Copy verbatim the lines of the data below, beginning with the line that contains "left hip: (1651, 989, -5)" and continuing through the line that contains "right wrist: (873, 977, -25)", both included. Omit the pictures from your answer.

• _AVAILABLE DATA_:
= Beginning of Section =

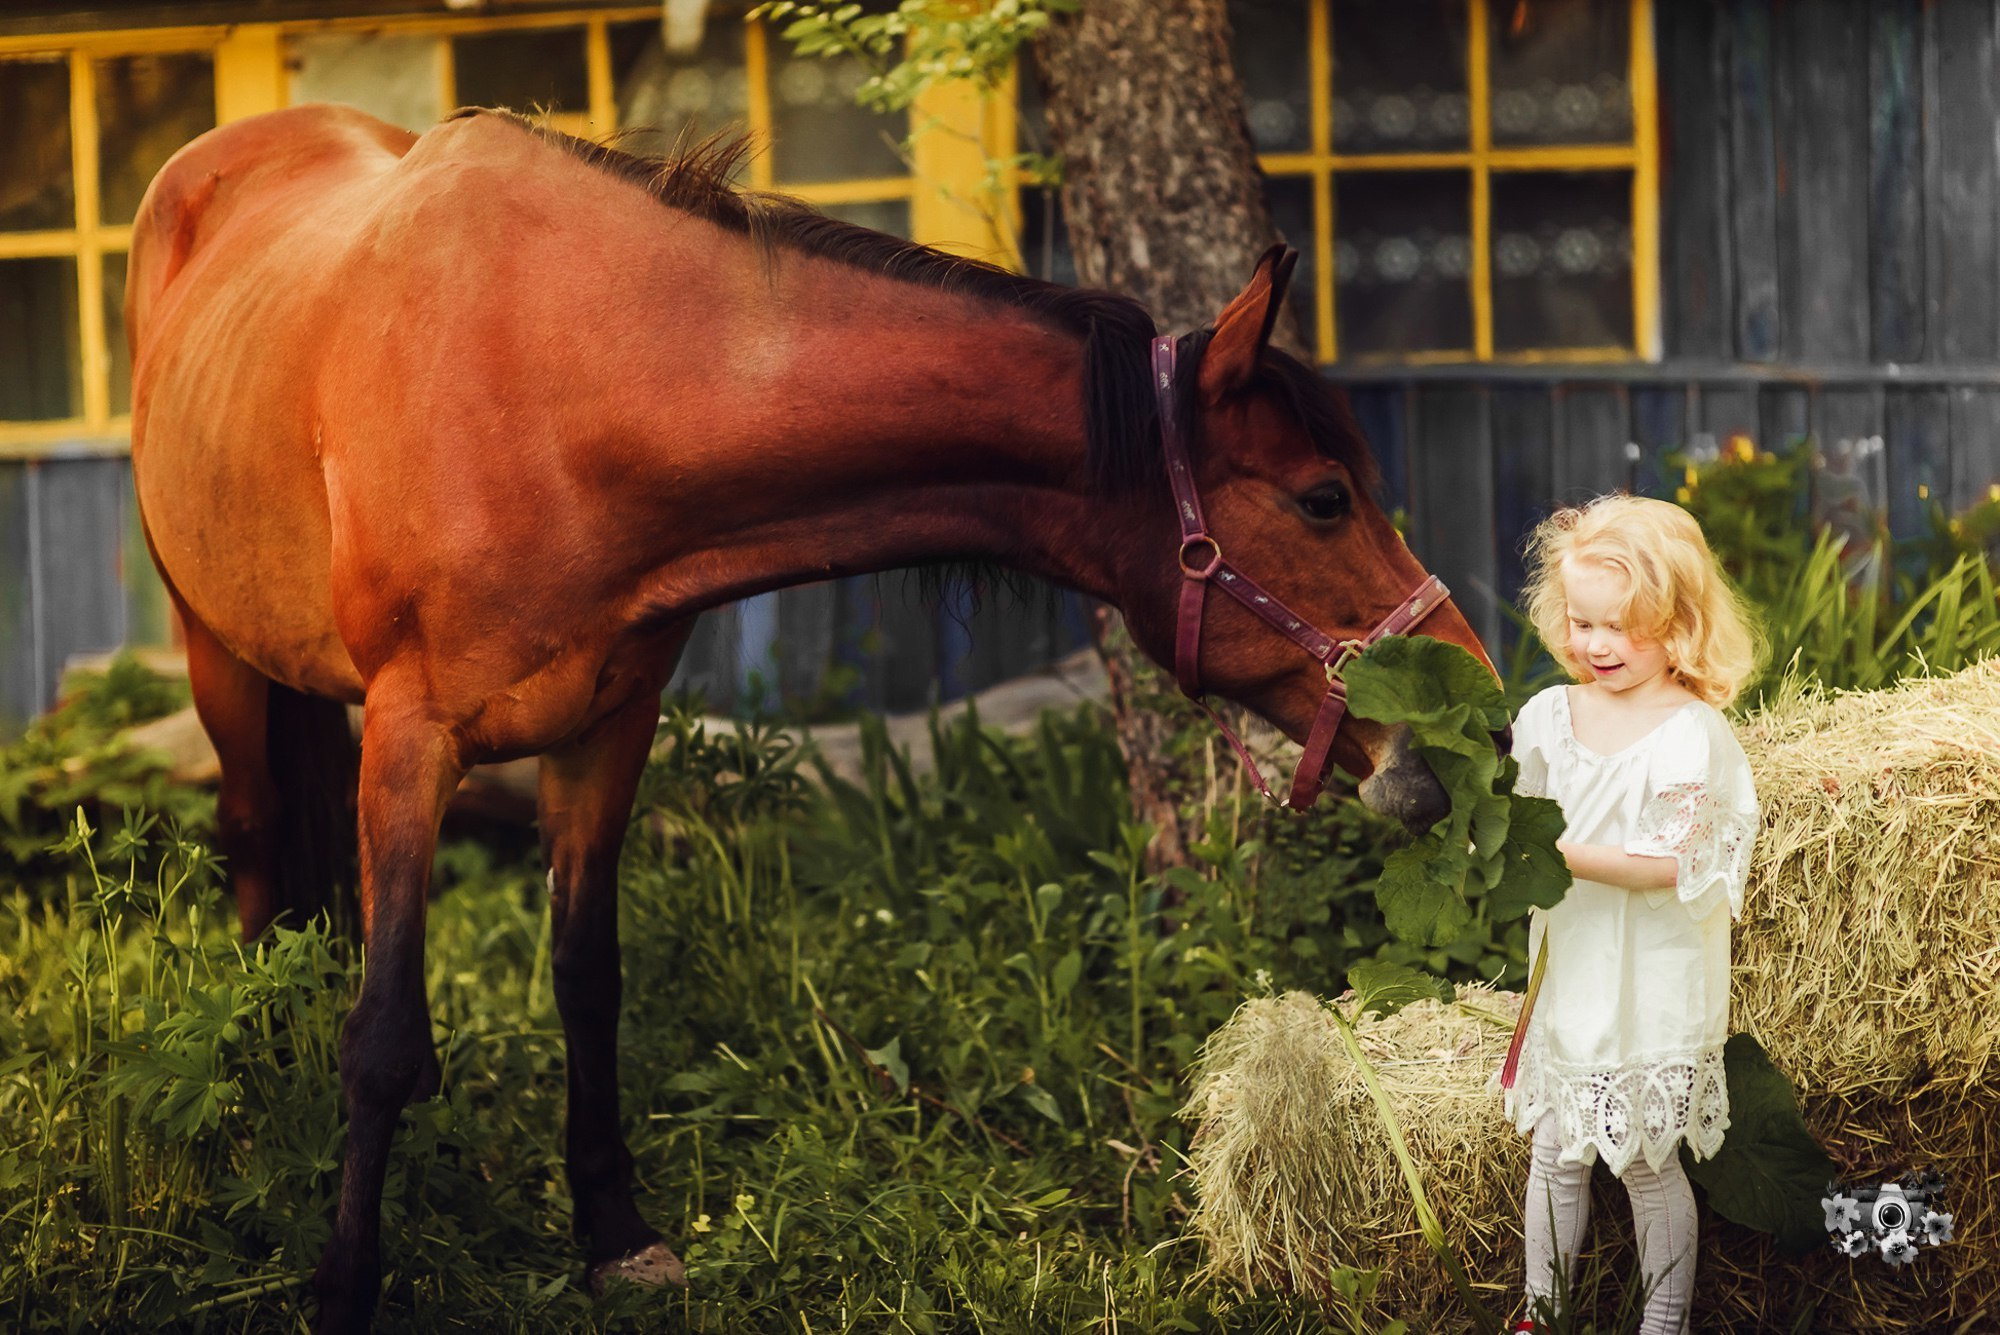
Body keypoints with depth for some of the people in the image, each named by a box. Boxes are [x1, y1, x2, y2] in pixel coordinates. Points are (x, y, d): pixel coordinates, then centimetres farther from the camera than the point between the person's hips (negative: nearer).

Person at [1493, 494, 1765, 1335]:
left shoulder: (1690, 735, -16)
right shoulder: (1553, 714, 1)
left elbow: (1668, 863, -22)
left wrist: (1559, 854, -26)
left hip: (1651, 989, -5)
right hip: (1566, 974, 5)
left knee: (1647, 1163, 6)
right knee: (1554, 1154, 15)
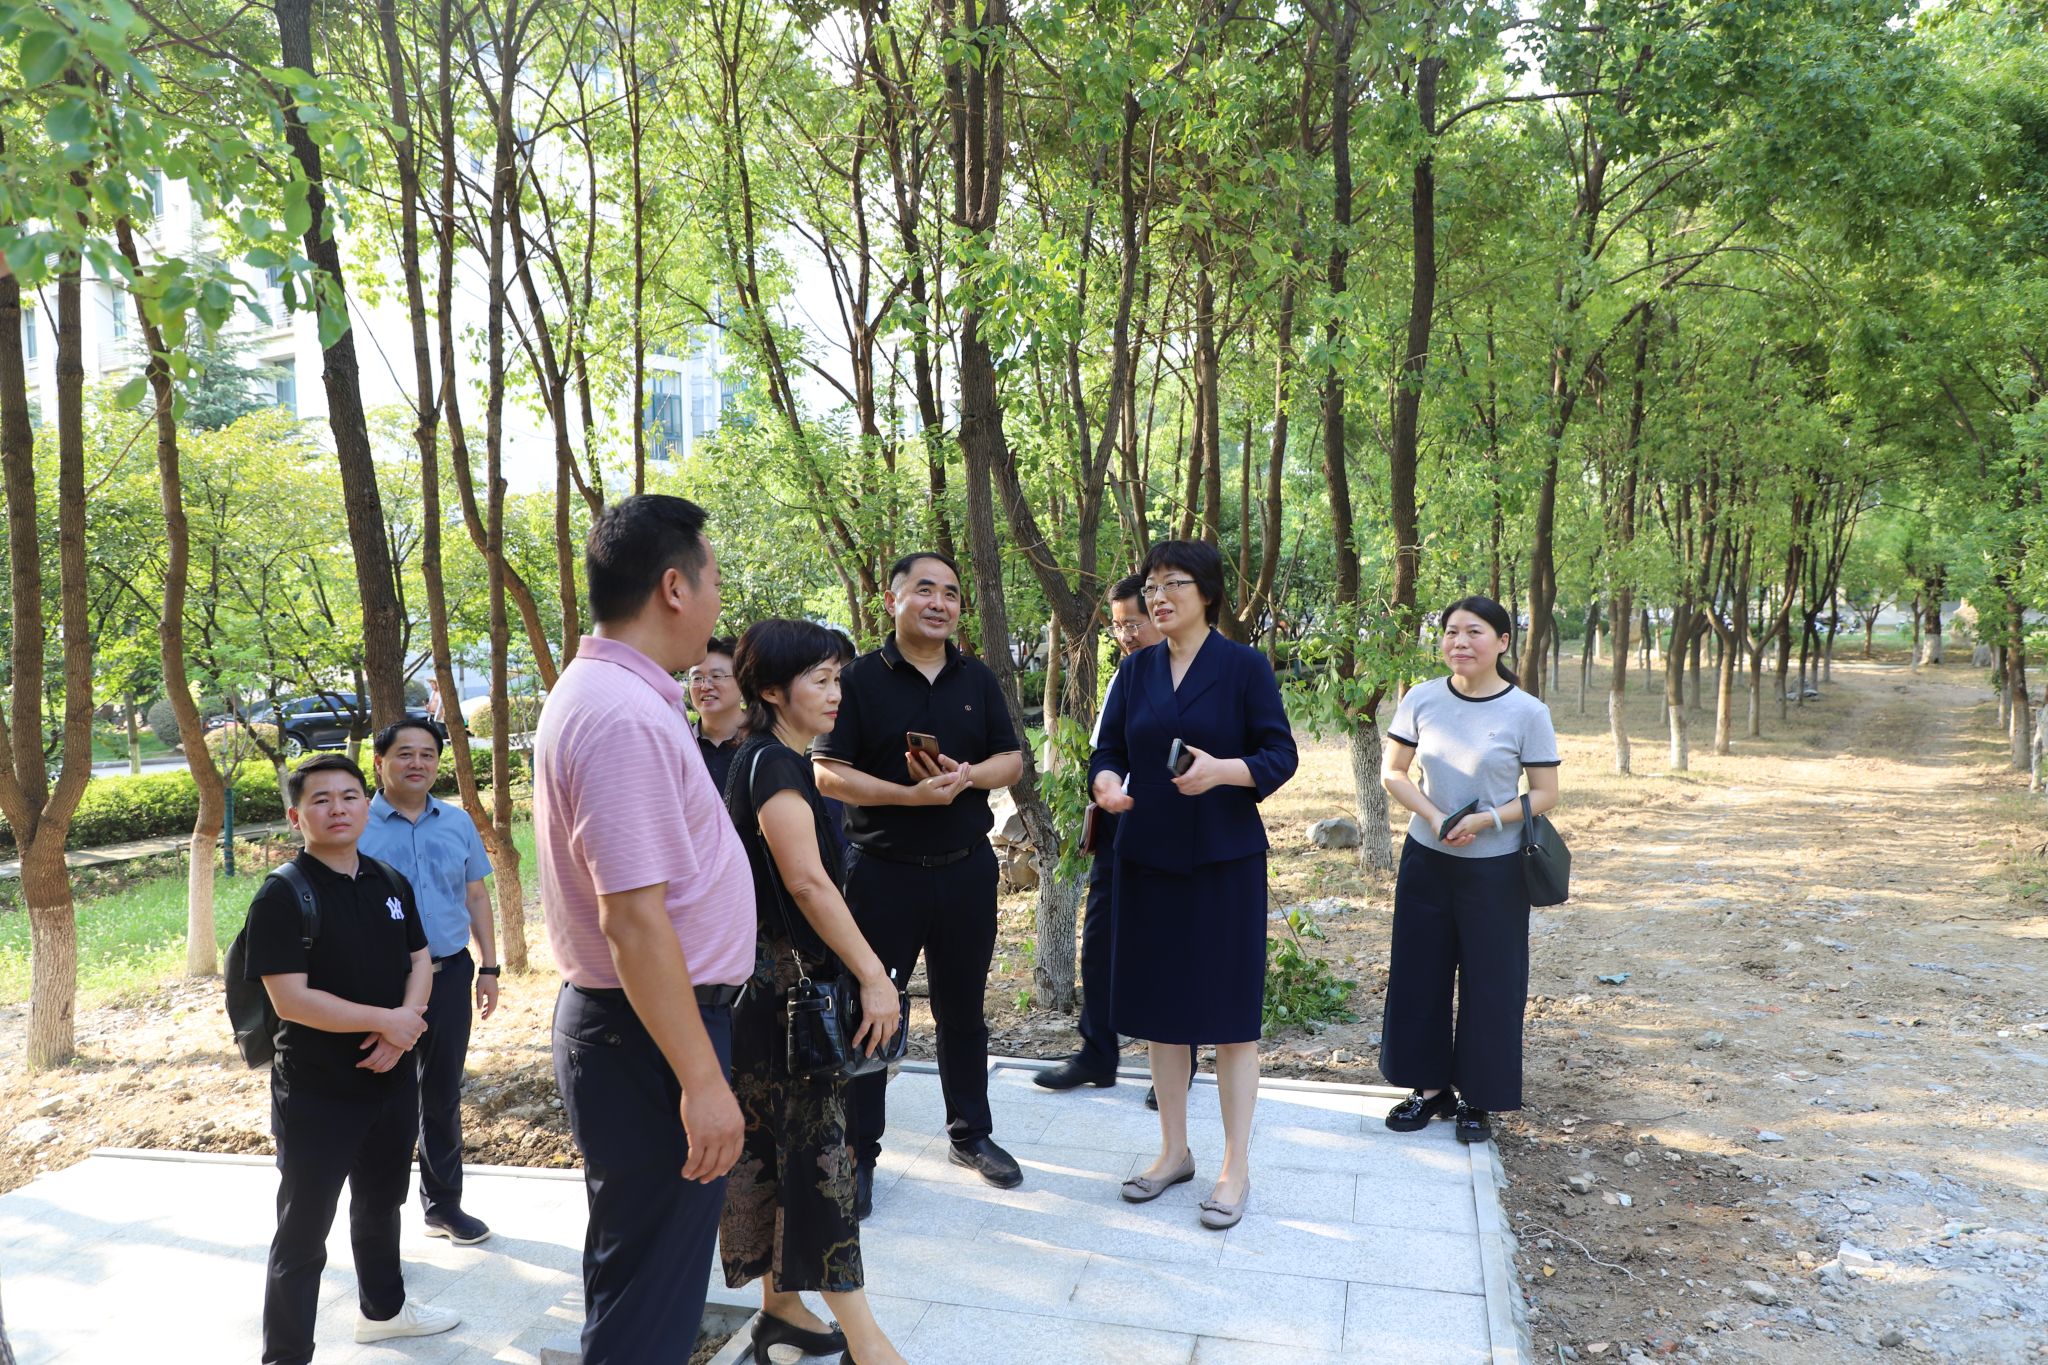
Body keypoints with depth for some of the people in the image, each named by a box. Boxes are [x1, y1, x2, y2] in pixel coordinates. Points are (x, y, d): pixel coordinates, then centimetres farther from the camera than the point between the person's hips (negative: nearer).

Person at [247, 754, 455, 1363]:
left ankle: (382, 1308, 45)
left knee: (380, 1204, 25)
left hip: (392, 1079, 7)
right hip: (316, 1091, -7)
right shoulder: (283, 895, -16)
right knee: (303, 1232, 4)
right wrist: (386, 1020, -18)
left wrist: (402, 1029, -10)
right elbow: (290, 999, -22)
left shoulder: (390, 883, 4)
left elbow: (420, 961, 9)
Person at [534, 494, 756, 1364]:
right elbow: (634, 917, -27)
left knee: (635, 1265, 24)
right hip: (650, 1035, -10)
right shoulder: (626, 717, -23)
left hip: (617, 1021, 10)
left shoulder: (595, 693, 11)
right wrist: (703, 1081, -24)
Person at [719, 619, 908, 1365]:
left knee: (779, 1145, 15)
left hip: (786, 981, 10)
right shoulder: (772, 764, -17)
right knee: (817, 1149, -6)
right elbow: (808, 881, -26)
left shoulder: (778, 762, 13)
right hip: (781, 986, -10)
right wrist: (873, 977, -25)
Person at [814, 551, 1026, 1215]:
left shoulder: (978, 679, 7)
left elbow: (1012, 759, 8)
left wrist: (968, 775, -14)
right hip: (881, 871, -3)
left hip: (966, 868, 4)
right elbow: (826, 772, -11)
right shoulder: (859, 679, -6)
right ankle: (857, 1154, 17)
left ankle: (971, 1132, 32)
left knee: (963, 1009, 16)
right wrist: (909, 794, -22)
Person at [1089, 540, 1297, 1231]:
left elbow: (1281, 754, -8)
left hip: (1225, 860, -4)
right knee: (1161, 1008, 11)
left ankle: (1236, 1166, 15)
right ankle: (1174, 1151, 27)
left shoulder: (1245, 667, -6)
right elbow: (1109, 749, 7)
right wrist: (1106, 781, -16)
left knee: (1229, 1011, 2)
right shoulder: (1137, 670, 7)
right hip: (1148, 856, 4)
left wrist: (1222, 770, -27)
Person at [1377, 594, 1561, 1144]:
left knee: (1489, 984, 6)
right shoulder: (1421, 700, -3)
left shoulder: (1527, 712, -10)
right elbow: (1392, 773, 2)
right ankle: (1431, 1087, 27)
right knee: (1419, 975, 10)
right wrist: (1434, 817, -14)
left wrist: (1484, 820, -21)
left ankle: (1478, 1099, 22)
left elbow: (1545, 794, -6)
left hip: (1495, 868, -3)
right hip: (1426, 861, 3)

= End of Section =

• _EXERCISE RESULT_:
left hip: (1651, 989, -5)
right hip: (1566, 974, 5)
left knee: (1647, 1163, 6)
right knee: (1554, 1154, 15)
Body keypoints with depth for some of the people in the image, each named by a box. Boxes are [x1, y1, x2, y2] in pixel coordinates. Points are (x, y, d): pixel coordinates, then centimetres farther from the camera than the point between the person's hips (negative: nearer).

Person at [247, 754, 455, 1363]:
left ankle: (382, 1308, 45)
left knee: (380, 1204, 25)
left hip: (392, 1079, 7)
right hip: (316, 1091, -7)
right shoulder: (283, 895, -16)
right knee: (303, 1232, 4)
right wrist: (386, 1020, -18)
left wrist: (402, 1029, -10)
right elbow: (290, 999, -22)
left shoulder: (390, 883, 4)
left elbow: (420, 961, 9)
Person at [534, 494, 756, 1364]:
right elbow: (634, 917, -27)
left knee: (635, 1265, 24)
right hip: (650, 1035, -10)
right shoulder: (626, 717, -23)
left hip: (617, 1021, 10)
left shoulder: (595, 693, 11)
right wrist: (703, 1081, -24)
Person at [719, 619, 908, 1365]:
left knee: (779, 1145, 15)
left hip: (786, 981, 10)
right shoulder: (772, 764, -17)
right knee: (817, 1149, -6)
right elbow: (808, 881, -26)
left shoulder: (778, 762, 13)
right hip: (781, 986, -10)
right wrist: (873, 977, -25)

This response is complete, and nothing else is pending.